### What is being asked
Exactly the lines from the start of the data through the line containing "[401,546,489,558] icebeartodo ->" should be output, with both ends kept and nothing added.

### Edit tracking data
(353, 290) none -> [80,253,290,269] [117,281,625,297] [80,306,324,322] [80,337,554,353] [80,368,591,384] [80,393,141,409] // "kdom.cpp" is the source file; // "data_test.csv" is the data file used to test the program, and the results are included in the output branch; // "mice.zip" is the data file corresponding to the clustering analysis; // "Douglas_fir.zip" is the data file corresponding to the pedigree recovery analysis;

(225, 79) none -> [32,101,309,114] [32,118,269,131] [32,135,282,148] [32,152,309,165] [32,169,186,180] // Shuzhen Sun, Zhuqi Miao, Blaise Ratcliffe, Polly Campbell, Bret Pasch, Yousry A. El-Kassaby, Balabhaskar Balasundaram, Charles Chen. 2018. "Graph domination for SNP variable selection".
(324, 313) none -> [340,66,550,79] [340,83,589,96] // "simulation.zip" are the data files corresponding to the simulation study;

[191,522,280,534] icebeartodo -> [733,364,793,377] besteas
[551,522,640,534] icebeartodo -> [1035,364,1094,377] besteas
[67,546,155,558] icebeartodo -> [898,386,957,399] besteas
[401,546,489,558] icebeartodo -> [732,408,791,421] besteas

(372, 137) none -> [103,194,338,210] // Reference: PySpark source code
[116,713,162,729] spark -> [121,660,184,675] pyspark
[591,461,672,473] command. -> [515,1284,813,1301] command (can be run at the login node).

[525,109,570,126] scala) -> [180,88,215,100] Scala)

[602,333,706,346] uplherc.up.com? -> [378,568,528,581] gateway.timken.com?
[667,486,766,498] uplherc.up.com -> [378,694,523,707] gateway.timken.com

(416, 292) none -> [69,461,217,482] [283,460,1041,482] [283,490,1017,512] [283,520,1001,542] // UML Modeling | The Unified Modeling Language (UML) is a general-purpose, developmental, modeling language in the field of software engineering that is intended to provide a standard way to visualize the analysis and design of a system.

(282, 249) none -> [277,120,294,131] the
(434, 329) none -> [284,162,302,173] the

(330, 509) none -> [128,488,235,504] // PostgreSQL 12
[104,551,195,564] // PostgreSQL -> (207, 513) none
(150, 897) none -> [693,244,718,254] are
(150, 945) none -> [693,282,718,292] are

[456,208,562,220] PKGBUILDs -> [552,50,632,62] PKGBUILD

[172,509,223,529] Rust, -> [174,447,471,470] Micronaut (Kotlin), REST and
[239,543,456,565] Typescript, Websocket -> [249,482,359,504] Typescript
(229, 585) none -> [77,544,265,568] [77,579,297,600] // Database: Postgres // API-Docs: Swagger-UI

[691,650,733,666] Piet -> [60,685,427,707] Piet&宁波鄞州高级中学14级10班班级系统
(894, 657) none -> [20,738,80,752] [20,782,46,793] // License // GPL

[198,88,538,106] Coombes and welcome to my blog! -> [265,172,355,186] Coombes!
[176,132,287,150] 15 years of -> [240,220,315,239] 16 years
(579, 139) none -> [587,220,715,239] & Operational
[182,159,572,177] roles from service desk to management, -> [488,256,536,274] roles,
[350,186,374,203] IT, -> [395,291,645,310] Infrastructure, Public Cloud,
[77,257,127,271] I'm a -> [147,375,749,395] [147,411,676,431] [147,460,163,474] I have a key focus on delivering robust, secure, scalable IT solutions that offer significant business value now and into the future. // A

### Result of the task
(353, 290) none -> [80,253,290,269] [117,281,625,297] [80,306,324,322] [80,337,554,353] [80,368,591,384] [80,393,141,409] // "kdom.cpp" is the source file; // "data_test.csv" is the data file used to test the program, and the results are included in the output branch; // "mice.zip" is the data file corresponding to the clustering analysis; // "Douglas_fir.zip" is the data file corresponding to the pedigree recovery analysis;

(225, 79) none -> [32,101,309,114] [32,118,269,131] [32,135,282,148] [32,152,309,165] [32,169,186,180] // Shuzhen Sun, Zhuqi Miao, Blaise Ratcliffe, Polly Campbell, Bret Pasch, Yousry A. El-Kassaby, Balabhaskar Balasundaram, Charles Chen. 2018. "Graph domination for SNP variable selection".
(324, 313) none -> [340,66,550,79] [340,83,589,96] // "simulation.zip" are the data files corresponding to the simulation study;

[191,522,280,534] icebeartodo -> [733,364,793,377] besteas
[551,522,640,534] icebeartodo -> [1035,364,1094,377] besteas
[67,546,155,558] icebeartodo -> [898,386,957,399] besteas
[401,546,489,558] icebeartodo -> [732,408,791,421] besteas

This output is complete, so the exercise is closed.